Do you need to pay tax on gifts received?
‘Tis the Season for gift giving! But for many influencers, accepting or obtaining gifts from businesses and brands occurs year-round and it can be confusing as to if and what gifts are taxable. To help, we have put together some examples of when gifts would be liable to tax as well as those which are regarded as ‘true gifts’ and therefore not taxable.
When is tax due on a gift?
Tax will be due on a gift if it can be considered a non-cash consideration in exchange for goods or services. The most common example will usually be for promotion of the product.
- A company contracts you to do a number of tweets promoting a product but instead of paying you in cash they send the product you are promoting e.g. jewellery to the value of the invoice you would have charged.
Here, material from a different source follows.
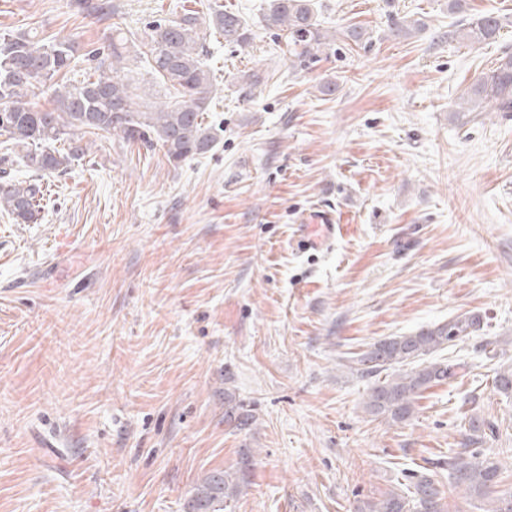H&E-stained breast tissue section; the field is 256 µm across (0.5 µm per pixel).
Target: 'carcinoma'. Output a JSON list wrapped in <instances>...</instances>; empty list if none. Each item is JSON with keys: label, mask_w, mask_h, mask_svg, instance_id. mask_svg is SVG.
<instances>
[{"label": "carcinoma", "mask_w": 512, "mask_h": 512, "mask_svg": "<svg viewBox=\"0 0 512 512\" xmlns=\"http://www.w3.org/2000/svg\"><path fill=\"white\" fill-rule=\"evenodd\" d=\"M68 7L99 20L114 12L112 0H68ZM264 22L277 30L283 53L304 62L335 38L320 29L312 0H269ZM224 38V42L247 47L252 30L237 13L218 6L202 19L186 9L174 19L155 21L149 26L145 51L130 55L129 40L115 29L109 41L97 48L79 52L72 40L45 41L29 32L0 35V136L5 144L24 151L25 166L36 178L0 182V210L18 224H34L40 218L44 197L41 178L64 174L90 154L84 141L87 133L118 136L129 145L152 147L161 144L170 161L179 163L203 155L215 147L212 128L204 125L209 108L210 75L201 56L205 44L201 25ZM502 28L500 16L483 13L459 29V37L480 44L497 37ZM142 58L151 73L173 87L179 100L173 104L142 111L134 101L129 84L121 78L126 62ZM80 62L93 63L94 72L72 80ZM51 94L53 108L38 110L32 100ZM463 112H512V54L505 55L491 74L479 79L466 93ZM479 320L456 317L444 324L414 334L380 340L354 357V370L369 376L392 365H406L444 346L462 342L477 330ZM451 366L443 363L419 365L372 386L365 410L393 422L409 419L420 394L448 379ZM224 422L237 430L248 428L254 416L224 390ZM253 456L243 449L233 471L214 470L206 474L185 500L186 512H224V503L235 497L247 483ZM454 487L485 495L502 479L499 464L473 452L470 458L448 463ZM444 491L430 474H421L414 484L413 501L396 491L377 500H368L357 512H442Z\"/></svg>", "instance_id": "carcinoma-1"}]
</instances>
- You have been taken to an event but the tickets come with an agreement to promote the performer through a tweet or a video.
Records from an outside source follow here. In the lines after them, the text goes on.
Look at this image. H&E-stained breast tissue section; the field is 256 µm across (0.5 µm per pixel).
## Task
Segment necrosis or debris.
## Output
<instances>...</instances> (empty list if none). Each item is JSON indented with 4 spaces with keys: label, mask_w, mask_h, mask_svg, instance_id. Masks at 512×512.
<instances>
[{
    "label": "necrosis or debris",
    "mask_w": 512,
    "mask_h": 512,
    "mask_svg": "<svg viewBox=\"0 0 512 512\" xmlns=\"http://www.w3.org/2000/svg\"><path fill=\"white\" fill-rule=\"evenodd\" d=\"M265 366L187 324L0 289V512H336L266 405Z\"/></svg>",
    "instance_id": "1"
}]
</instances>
A gift isn’t taxable when there is no obligation or expectation for you to provide something in return. These are considered to be true gifts.
- If a brand sends you an unsolicited gift for review and they have no expectation or control over the content being provided.
- If a business contact is entertaining you, for example, an agent or a manager takes you out for a nice lunch.
In reality, it’s a case by case basis. A good rule of thumb is asking yourself: “am I obligated under contract to provide some services in return for this product/service?”.